Projenin ÇED (Çevresel Etki Değerlendirmesi) sürecinin devam etmesine karşı çıkan Sinop Boyabat Çevre Platformu, bugün Çevre, Şehircilik ve İklim Değişikliği Bakanlığı önünde protesto gösterisi düzenledi.
Eyleme çevrecilerin yanı sıra çeşitli siyasi parti temsilcileri ve sivil toplum kuruluşları da destek verdi. Ellerinde “Cengiz Boyabat’tan Defol”, “Maden Değil Yaşam” yazılı dövizler taşıyan grup, madenin durdurulmasını talep etti.
Platform adına yapılan basın açıklamasında, projenin yaklaşık 898 hektarlık geniş bir alanda kurulmasının planlandığı belirtildi. Bu alanda bakır ocağı, cevher zenginleştirme tesisi, atık depolama alanı, beton santrali ve mobil kırma-eleme tesislerinin yer alacağı ifade edildi. Açıklamada, madenin sadece doğal yaşamı değil, bölgenin tarımsal faaliyetlerini, içme suyu kaynaklarını ve Gökırmak üzerinden Kızılırmak havzasını da tehlikeye atacağı vurgulandı.
Yetkililer, yılda 13 milyon 250 bin ton toprak hareketinin yaşanacağı bu proje kapsamında 250 binden fazla ağacın kesileceğini ve orman ekosisteminin ciddi zarar göreceğini dile getirdi. Ayrıca projenin, pirinç üretimiyle bilinen Gökırmak havzasında su ve gıda güvenliğini riske atacağına dikkat çekildi.

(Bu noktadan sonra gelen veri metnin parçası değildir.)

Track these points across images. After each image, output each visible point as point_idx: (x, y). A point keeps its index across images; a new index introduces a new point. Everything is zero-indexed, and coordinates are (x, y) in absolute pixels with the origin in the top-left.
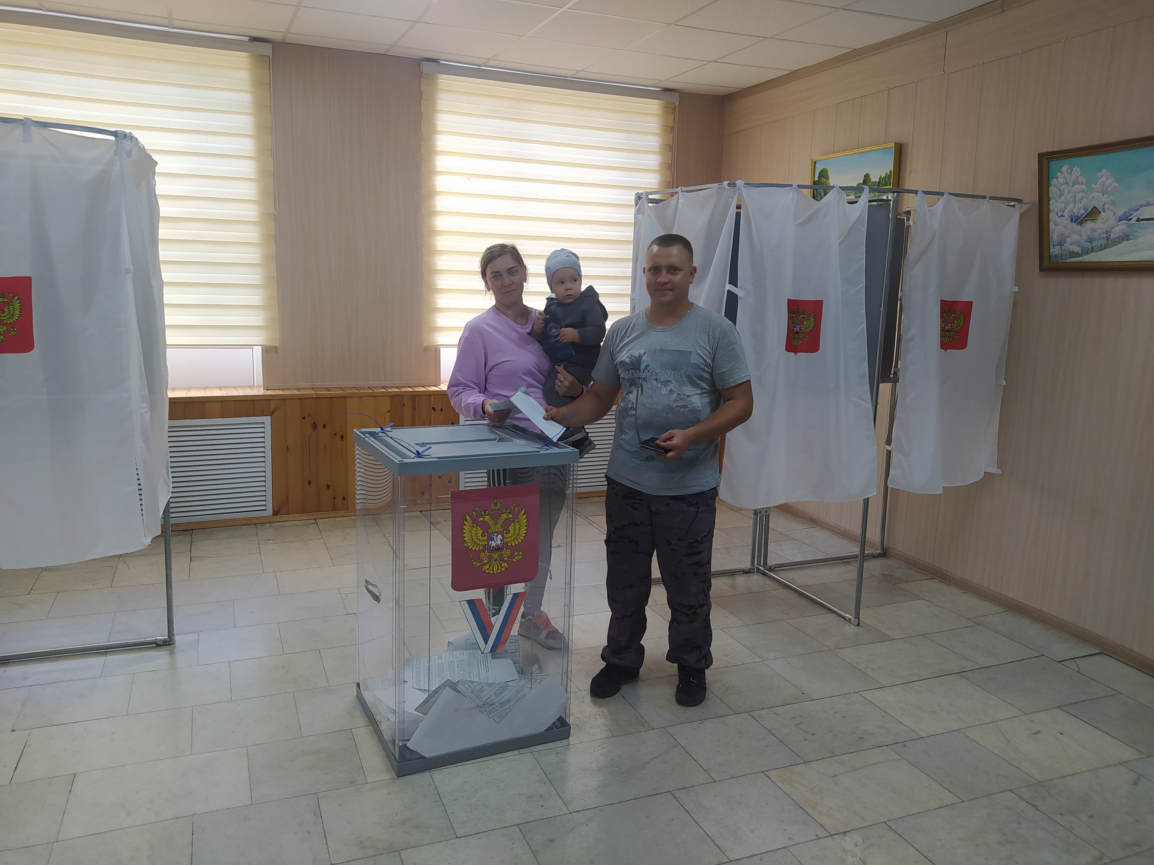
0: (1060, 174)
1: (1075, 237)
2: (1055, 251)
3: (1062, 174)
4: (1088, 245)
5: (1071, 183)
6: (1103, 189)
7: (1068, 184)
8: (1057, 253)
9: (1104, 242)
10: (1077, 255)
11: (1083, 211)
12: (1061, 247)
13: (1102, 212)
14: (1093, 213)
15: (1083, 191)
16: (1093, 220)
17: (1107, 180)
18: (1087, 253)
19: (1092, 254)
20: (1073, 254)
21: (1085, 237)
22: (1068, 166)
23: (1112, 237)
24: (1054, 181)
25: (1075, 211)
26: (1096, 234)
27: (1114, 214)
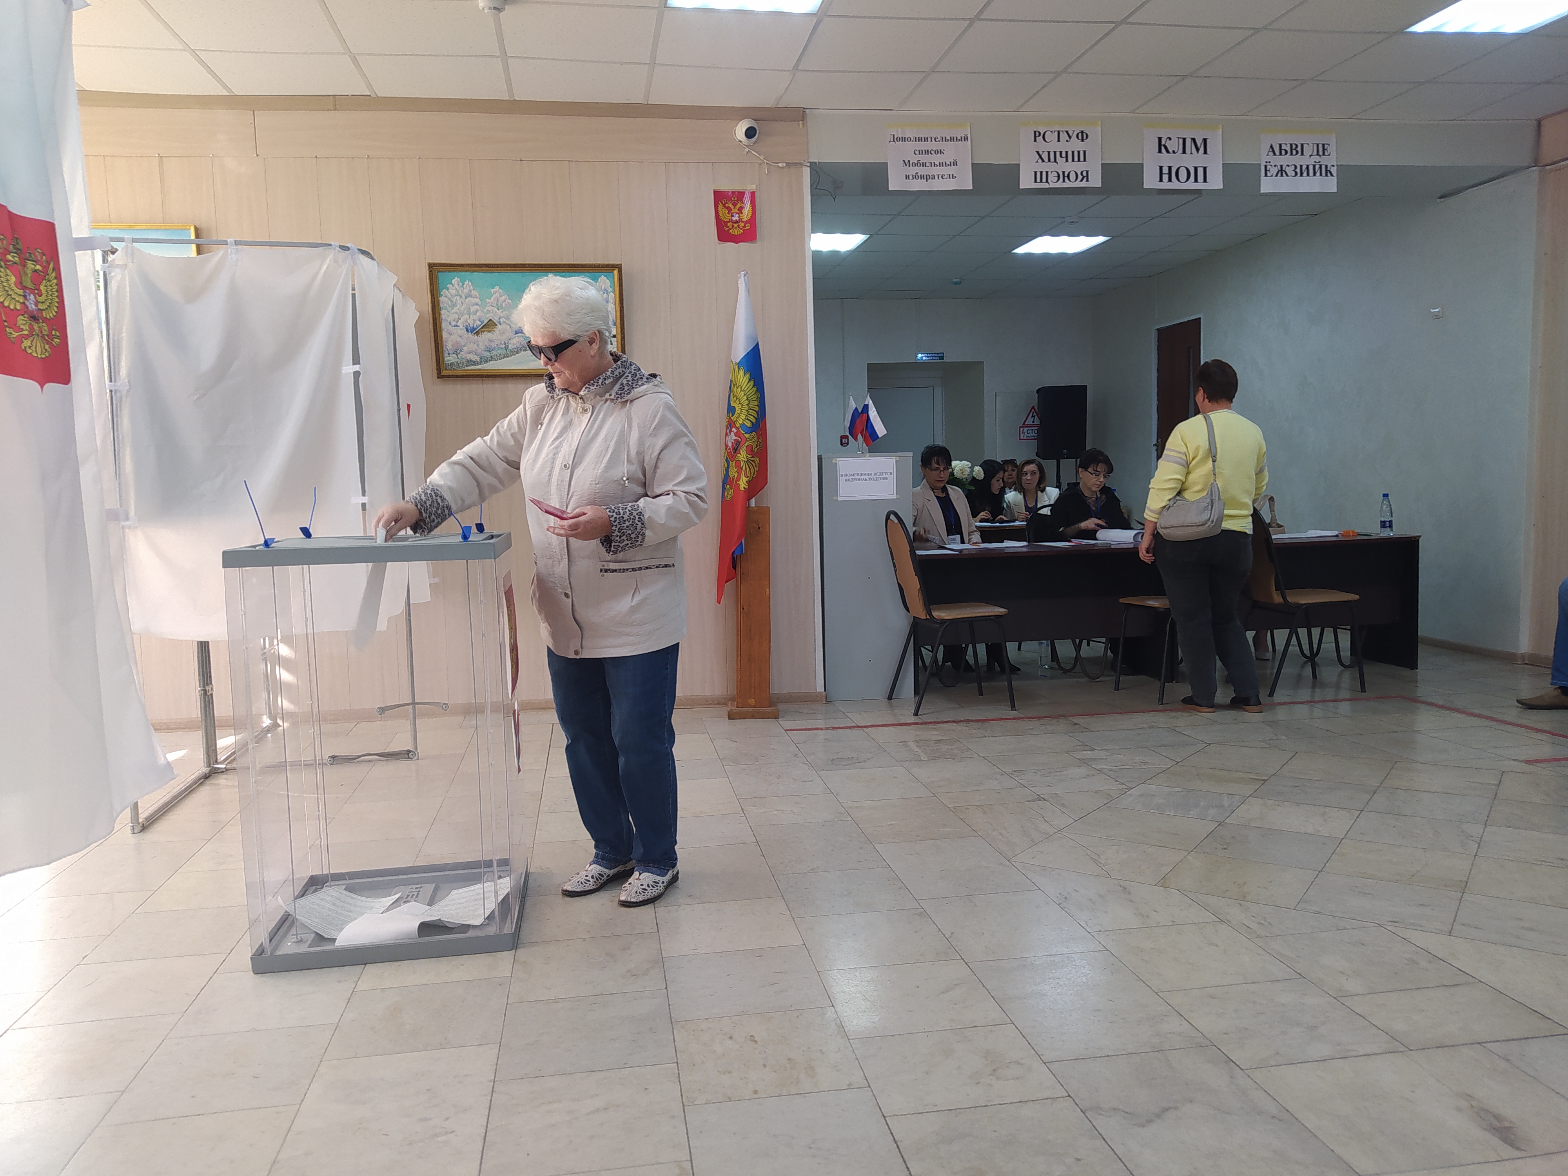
0: (451, 285)
1: (473, 347)
2: (450, 359)
3: (453, 286)
4: (487, 354)
5: (463, 296)
6: (497, 304)
7: (461, 297)
8: (453, 361)
9: (503, 352)
10: (475, 363)
11: (479, 323)
12: (457, 355)
13: (498, 324)
14: (489, 325)
15: (477, 304)
16: (489, 331)
17: (501, 296)
18: (486, 361)
19: (491, 362)
20: (470, 362)
21: (483, 348)
22: (459, 279)
23: (510, 348)
24: (444, 292)
25: (471, 322)
26: (494, 345)
27: (511, 327)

“Biz madene değil, yanlış yerde madene karşıyız” diyen çevreciler, su kaynaklarının, zeytinliklerin, tarım alanlarının ve koruma altındaki bölgelerin madenciliğe açılmasının kabul edilemez olduğunu belirtti.
“Türkiye’nin Geleceği Tehlikede”
CHP Genel Başkan Yardımcısı Zeliha Aksaz Şahbaz da açıklamalara destek verdi. Şahbaz, “Bu sadece Boyabat’ın meselesi değil, tüm Türkiye’yi ilgilendiriyor. Kızılırmak gibi stratejik bir su kaynağını riske atmak, tüm ülkenin gıda ve su güvenliğini tehdit eder. Ağır metallerle kirlenen doğa, nesiller boyunca sağlığımızı tehdit edecek” dedi.
Maden projelerinin yaygınlaşmasıyla birlikte, Türkiye’de yaşanabilir alanların hızla azaldığını ve halk sağlığının ciddi tehdit altında olduğunu söyleyen Şahbaz, bu tür projelerin ülkeyi “zehirli bir çöle” dönüştüreceği uyarısında bulundu.
TEMA Vakfı: “ÇED Süreci Durdurulmalı”
TEMA Vakfı adına konuşan Çevre Politikaları ve Uluslararası İlişkiler Başkan Yardımcısı Onur Küçük, projenin dosyasında ciddi eksiklikler bulunduğunu belirterek, “Su, iklim ve gıda krizinin kapıda olduğu bir dönemde, bu tarz projeler geri dönülmez zararlar doğurabilir. Halk projeyi istemiyor, hukuki yollarla da mücadele sürecek. Temennimiz, ÇED sürecinin bir an önce iptal edilmesidir” ifadelerini kullandı.
TTB Başkanı: “Halk Sağlığı Göz Ardı Ediliyor”
Türk Tabipleri Birliği Başkanı Prof. Dr. Alpay Azap da sağlık açısından ciddi uyarılarda bulundu. “Sağlık, yalnızca hastane ve doktorla korunmaz. Temiz hava, su ve toprak da gerekir. Madenler nedeniyle ağır metal kirliliğine maruz kalan toplumlarda kansere, doğumsal bozukluklara ve sinir sistemi hastalıklarına rastlanıyor” diyen Azap, çevre ve insan sağlığını göz ardı eden madencilik uygulamalarının artık durdurulması gerektiğini vurguladı.